WHAT YOU SHOULD DO: From the top of the entries, reproduce each line exactly, stopping after the line that contains "स इति । ते रघुनन्दन". Omit pictures.
■ ■ ■
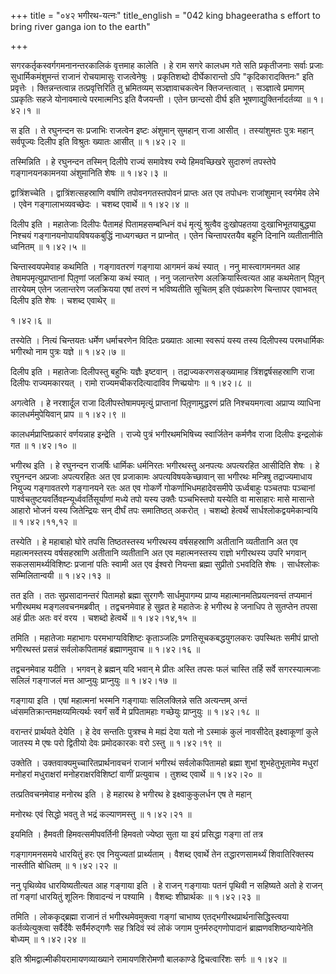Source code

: +++
title = "०४२ भगीरथ-यत्नः"
title_english = "042 king bhageeratha s effort to bring river ganga ion to the earth"

+++


सगरकर्तृकस्वर्गगमनानन्तरकालिकं वृत्तमाह कालेति । हे राम सगरे कालधम गते
सति प्रकृतीजनाः सर्वाः प्रजाः सुधार्मिकमंशुमन्तं राजानं रोचयामासुः
राजत्वेनेषुः । प्रकृतिशब्दो दीर्घेकारान्तो ऽपि "कृदिकारादक्तिनः" इति
प्रवृत्तेः । क्तिन्नन्तत्वान्न तत्प्रवृत्तिरिति तु भ्रमितव्यम्
सञ्ज्ञावाचकत्वेन क्तिजन्तत्वात् । सञ्ज्ञात्वे प्रमाणम् ऽप्रकृतिः सहजे
योनावमात्ये परमात्मनिऽ इति वैजयन्ती । एतेन छान्दसो दीर्घ इति
भूषणाद्युक्तिर्नादर्तव्या  ॥  १।४२।१  ॥   

  

स इति । ते रघुनन्दन सः प्रजाभिः राजत्वेन इष्टः अंशुमान् सुमहान् राजा
आसीत् । तस्यांशुमतः पुत्रः महान् सर्वपूज्यः दिलीप इति विश्रुतः ख्यातः
आसीत्  ॥  १।४२।२  ॥   

  

तस्मिन्निति । हे रघुनन्दन तस्मिन् दिलीपे राज्यं समावेश्य रम्ये
हिमवच्छिखरे सुदारुणं तपस्तेपे गङ्गानयनकामनया अंशुमानिति शेषः  ॥  १।४२।३
 ॥   

  

द्वात्रिंशच्चेति । द्वात्रिंशत्सहस्राणि वर्षाणि तपोवनगतस्तपोवनं प्राप्तः
अत एव तपोधनः राजांशुमान् स्वर्गमेव लेभे । एवेन गङ्गालाभव्यवच्छेदः ।
चशब्द एवार्थे  ॥  १।४२।४  ॥   

  

दिलीप इति । महातेजाः दिलीपः पैतामहं पितामहसम्बन्धिनं वधं मृत्युं
श्रुत्वैव दुःखोपहतया दुःखाभिभूतयाबुद्ध्या निश्चयं
गङ्गानयनोपायविषयकबुद्धिं नाध्यगच्छत न प्राप्नोत् । एतेन चिन्तापरतयैव
बहूनि दिनानि व्यतीतानीति ध्वनितम्  ॥  १।४२।५  ॥   

  

चिन्तास्वयपमेवाह कथमिति । गङ्गावतरणं गङ्गाया आगमनं कथं स्यात् । ननु
मास्त्वागमनमत आह तेषामपमृत्युप्राप्तानां पितृ़णां जलक्रिया कथं स्यात् ।
ननु जलान्तरेण अलक्रियास्त्वित्यत आह कथमेतान् पितृ़न् तारयेयम् एतेन
जलान्तरेण जलक्रियया एषां तरणं न भविष्यतीति सूचितम् इति एवंप्रकारेण
चिन्तापर एवाभवत् दिलीप इति शेषः । चशब्द एवाथेर्  ॥   

१।४२।६  ॥   

तस्येति । नित्यं चिन्तयतः धर्मेण धर्माचरणेन विदितः प्रख्यातः आत्मा
स्वरूपं यस्य तस्य दिलीपस्य परमधार्मिकः भगीरथो नाम पुत्रः यज्ञे  ॥  १।४२।७
 ॥   

  

दिलीप इति । महातेजाः दिलीपस्तु बहुभिः यज्ञैः इष्टवान् ।
तद्राज्यकरणसङ्ख्यामाह त्रिंशद्वर्षसहस्राणि राजा दिलीपः राज्यमकारयत् ।
रामो राज्यमचीकरदित्यादाविव णिच्प्रयोगः  ॥  १।४२।८  ॥   

  

अगत्वेति । हे नरशार्दूल राजा दिलीपस्तेषामपमृत्युं प्राप्तानां
पितृ़णामुद्धरणं प्रति निश्चयमगत्वा अप्राप्य व्याधिना कालधर्ममुपेयिवान्
प्राप  ॥  १।४२।९  ॥   

  

कालधर्मप्राप्तिप्रकारं वर्णयन्नाह इन्द्रेति । राज्ये पुत्रं
भगीरथमभिषिच्य स्वार्जितेन कर्मणैव राजा दिलीपः इन्द्रलोकं गत  ॥  १।४२।१०
 ॥   

  

भगीरथ इति । हे रघुनन्दन राजर्षिः धार्मिकः धर्मनिरतः भगीरथस्तु अनपत्यः
अपत्यरहित आसीदिति शेषः । हे रघुनन्दन अप्रजाः अपत्यरहितः अत एव प्रजाकामः
अपत्यविषयकेच्छावान् सा भगीरथः मन्त्रिषु तद्राज्यमाधाय नियुज्य गङ्गावतरणे
गङ्गानयने रतः अत एव गोकर्णे गोकर्णाभिधमहादेवसमीपे ऊर्ध्वबाहुः पञ्चतपाः
पञ्चानां पार्श्वचतुष्टयवर्तिवह्न्यूर्ध्ववर्तिसूर्याणां मध्ये तपो यस्य
उक्तैः पञ्चभिस्तपो यस्येति वा मासाहारः मासे मासान्ते आहारो भोजनं यस्य
जितेन्द्रियः सन् दीर्घं तपः समातिष्ठत् अकरोत् । चशब्दो हेत्वर्थे
सार्धश्लोकद्वयमेकान्वयि  ॥  १।४२।११,१२  ॥   

  

तस्येति । हे महाबाहो घोरे तपसि तिष्ठतस्तस्य भगीरथस्य वर्षसहस्राणि
अतीतानि व्यतीतानि अत एव महात्मनस्तस्य वर्षसहस्राणि अतीतानि व्यतीतानि अत
एव महात्मनस्तस्य राज्ञो भगीरथस्य उपरि भगवान् सकलसामर्थ्यविशिष्टः
प्रजानां पतिः स्वामी अत एव ईश्वरो नियन्ता ब्रह्मा सुप्रीतो ऽभवदिति शेषः
। सार्धश्लोकः सम्मिलितान्वयी  ॥  १।४२।१३  ॥   

  

तत इति । ततः सुप्रसादानन्तरं पितामहो ब्रह्मा सुरगणैः सार्धमुपागम्य
प्राप्य महात्मानमतिप्रयत्नवन्तं तप्यमानं भगीरथमथ मङ्गलवचनमब्रवीत् ।
तद्वचनमेवाह हे सुव्रत हे महातेजः हे भगीरथ हे जनाधिप ते सुतप्तेन तपसा अहं
प्रीतः अतः वरं वरय । चशब्दो हेत्वर्थे  ॥  १।४२।१४,१५  ॥   

  

तमिति । महातेजाः महाभागः परमभाग्यविशिष्टः कृताञ्जलिः
प्रणतिसूचकबद्धयुगलकरः उपस्थितः समीपं प्राप्तो भगीरथस्तं प्रसन्नं
सर्वलोकपितामहं ब्रह्माणमुवाच  ॥  १।४२।१६  ॥   

  

तद्वचनमेवाह यदीति । भगवन् हे ब्रह्मन् यदि भवान् मे प्रीतः अस्ति तपसः फलं
चास्ति तर्हि सर्वे सगरस्यात्मजाः सलिलं गङ्गाजलं मत्त आप्नुयुः
प्राप्नुयुः  ॥  १।४२।१७  ॥   

  

गङ्गाया इति । एषां महात्मनां भस्मनि गङ्गायाः सलिलक्लिन्ने सति अत्यन्तम्
अन्तं ध्वंसमतिक्रान्तमक्षय्यमित्यर्थः स्वर्गं सर्वे मे प्रपितामहाः
गच्छेयुः प्राप्नुयुः  ॥  १।४२।१८  ॥   

  

वरान्तरं प्रार्थयते देयेति । हे देव सन्ततिः पुत्रश्च मे मह्यं देया यतो
नो ऽस्माकं कुलं नावसीदेत् इक्ष्वाकूणां कुले जातस्य मे एषः परो द्वितीयो
देवः प्रमोदकारकः वरो ऽस्तु  ॥  १।४२।१९  ॥   

  

उक्तेति । उक्तवाक्यमुच्चारितप्रार्थनावचनं राजानं भगीरथं सर्वलोकपितामहो
ब्रह्मा शुभां शुभहेतुभूतामेव मधुरां मनोहरां मधुराक्षरां
मनोहराक्षरविशिष्टां वाणीं प्रत्युवाच । तुशब्द एवार्थे  ॥  १।४२।२०  ॥   

  

तत्प्रतिवचनमेवाह मनोरथ इति । हे महारथ हे भगीरथ हे इक्ष्वाकुकुलर्धन एष ते
महान्  

मनोरथः एवं सिद्धो भवतु ते भद्रं कल्याणमस्तु  ॥  १।४२।२१  ॥   

  

इयमिति । हैमवती हिमवत्समीपवर्तिनी हिमवतो ज्येष्ठा सुता या इयं प्रसिद्धा
गङ्गा तां तत्र  

गङ्गागमनसमये धारयितुं हरः एव नियुज्यतां प्रार्थ्यताम् । वैशब्द एवार्थे
तेन तद्धारणसामर्थ्यं शिवातिरिक्तस्य नास्तीति बोधितम्  ॥  १।४२।२२  ॥   

  

ननु पृथिव्येव धारयिष्यतीत्यत आह गङ्गाया इति । हे राजन् गङ्गायाः पतनं
पृथिवी न सहिष्यते अतो हे राजन् तां गङ्गां धारयितुं शूलिनः शिवादन्यं न
पश्यामि । वैशब्दः शीघ्रार्थकः  ॥  १।४२।२३  ॥   

  

तमिति । लोककृद्ब्रह्मा राजानं तं भगीरथमेवमुक्त्वा गङ्गां चाभाष्य
एतद्भगीरथप्रार्थनासिद्धिस्त्वया कर्तव्येत्युक्त्वा सर्वैर्देवैः
सर्वैर्मरुद्गणैः सह त्रिदिवं स्वं लोकं जगाम पुनर्मरुद्गणोपादानं
ब्राह्मणवशिष्ठन्यायेनेति बोध्यम्  ॥  १।४२।२४  ॥   

  

इति श्रीमद्वाल्मीकीयरामायणव्याख्याने रामायणशिरोमणौ बालकाण्डे
द्विचत्वारिंशः सर्गः  ॥  १।४२  ॥   

  

  


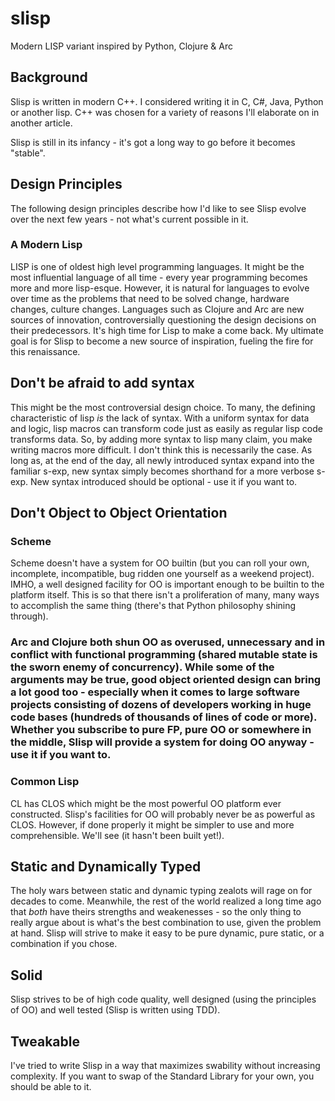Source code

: # slisp
Modern LISP variant inspired by Python, Clojure & Arc

## Background

Slisp is written in modern C++. I considered writing it in C, C#, Java, Python or another lisp. C++ was chosen for a variety of reasons I'll elaborate on in another article.

Slisp is still in its infancy - it's got a long way to go before it becomes "stable".

## Design Principles

The following design principles describe how I'd like to see Slisp evolve over the next few years - not what's current possible in it. 

### A Modern Lisp

LISP is one of oldest high level programming languages. It might be the most influential language of all time - every year programming becomes more and more lisp-esque. However, it is natural for languages to evolve over time as the problems that need to be solved change, hardware changes, culture changes. Languages such as Clojure and Arc are new sources of innovation, controversially questioning the design decisions on their predecessors. It's high time for Lisp to make a come back. My ultimate goal is for Slisp to become a new source of inspiration, fueling the fire for this renaissance. 

## Don't be afraid to add syntax

This might be the most controversial design choice. To many, the defining characteristic of lisp *is* the lack of syntax. With a uniform syntax for data and logic, lisp macros can transform code just as easily as regular lisp code transforms data. So, by adding more syntax to lisp many claim, you make writing macros more difficult. I don't think this is necessarily the case. As long as, at the end of the day, all newly introduced syntax expand into the familiar s-exp, new syntax simply becomes shorthand for a more verbose s-exp. New syntax introduced should be optional - use it if you want to.

## Don't Object to Object Orientation

### Scheme
Scheme doesn't have a system for OO builtin (but you can roll your own, incomplete, incompatible, bug ridden one yourself as a weekend project). IMHO, a well designed facility for OO is important enough to be builtin to the platform itself. This is so that there isn't a proliferation of many, many ways to accomplish the same thing (there's that Python philosophy shining through).

### Arc and Clojure both shun OO as overused, unnecessary and in conflict with functional programming (shared mutable state is the sworn enemy of concurrency). While some of the arguments may be true, good object oriented design can bring a lot good too - especially when it comes to large software projects consisting of dozens of developers working in huge code bases (hundreds of thousands of lines of code or more). Whether you subscribe to pure FP, pure OO or somewhere in the middle, Slisp will provide a system for doing OO anyway - use it if you want to.

### Common Lisp
CL has CLOS which might be the most powerful OO platform ever constructed. Slisp's facilities for OO will probably never be as powerful as CLOS. However, if done properly it might be simpler to use and more comprehensible. We'll see (it hasn't been built yet!).

## Static and Dynamically Typed
The holy wars between static and dynamic typing zealots will rage on for decades to come. Meanwhile, the rest of the world realized a long time ago that *both* have theirs strengths and weakenesses - so the only thing to really argue about is what's the best combination to use, given the problem at hand. Slisp will strive to make it easy to be pure dynamic, pure static, or a combination if you chose. 

## Solid
Slisp strives to be of high code quality, well designed (using the principles of OO) and well tested (Slisp is written using TDD). 

## Tweakable
I've tried to write Slisp in a way that maximizes swability without increasing complexity. If you want to swap of the Standard Library for your own, you should be able to it.
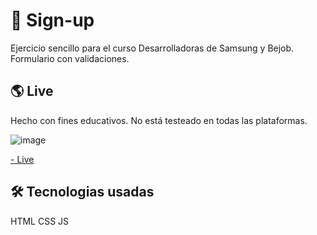 # 📄 Sign-up
Ejercicio sencillo para el curso Desarrolladoras de Samsung y Bejob. Formulario con validaciones.

## 🌎 Live
Hecho con fines educativos. No está testeado en todas las plataformas. 

![image](https://user-images.githubusercontent.com/99412200/228345336-958ce37f-8206-4826-b057-880c4173a625.png)

[- Live ](https://rachlys.github.io/sign-up/)

## 🛠️ Tecnologias usadas
HTML
CSS
JS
■ ■ ■
ANSWER FOR THIS EXERCISE:
Source code

: +++
title = "०४२ भगीरथ-यत्नः"
title_english = "042 king bhageeratha s effort to bring river ganga ion to the earth"

+++


सगरकर्तृकस्वर्गगमनानन्तरकालिकं वृत्तमाह कालेति । हे राम सगरे कालधम गते
सति प्रकृतीजनाः सर्वाः प्रजाः सुधार्मिकमंशुमन्तं राजानं रोचयामासुः
राजत्वेनेषुः । प्रकृतिशब्दो दीर्घेकारान्तो ऽपि "कृदिकारादक्तिनः" इति
प्रवृत्तेः । क्तिन्नन्तत्वान्न तत्प्रवृत्तिरिति तु भ्रमितव्यम्
सञ्ज्ञावाचकत्वेन क्तिजन्तत्वात् । सञ्ज्ञात्वे प्रमाणम् ऽप्रकृतिः सहजे
योनावमात्ये परमात्मनिऽ इति वैजयन्ती । एतेन छान्दसो दीर्घ इति
भूषणाद्युक्तिर्नादर्तव्या  ॥  १।४२।१  ॥   

  

स इति । ते रघुनन्दन सः प्रजाभिः राजत्वेन इष्टः अंशुमान् सुमहान् राजा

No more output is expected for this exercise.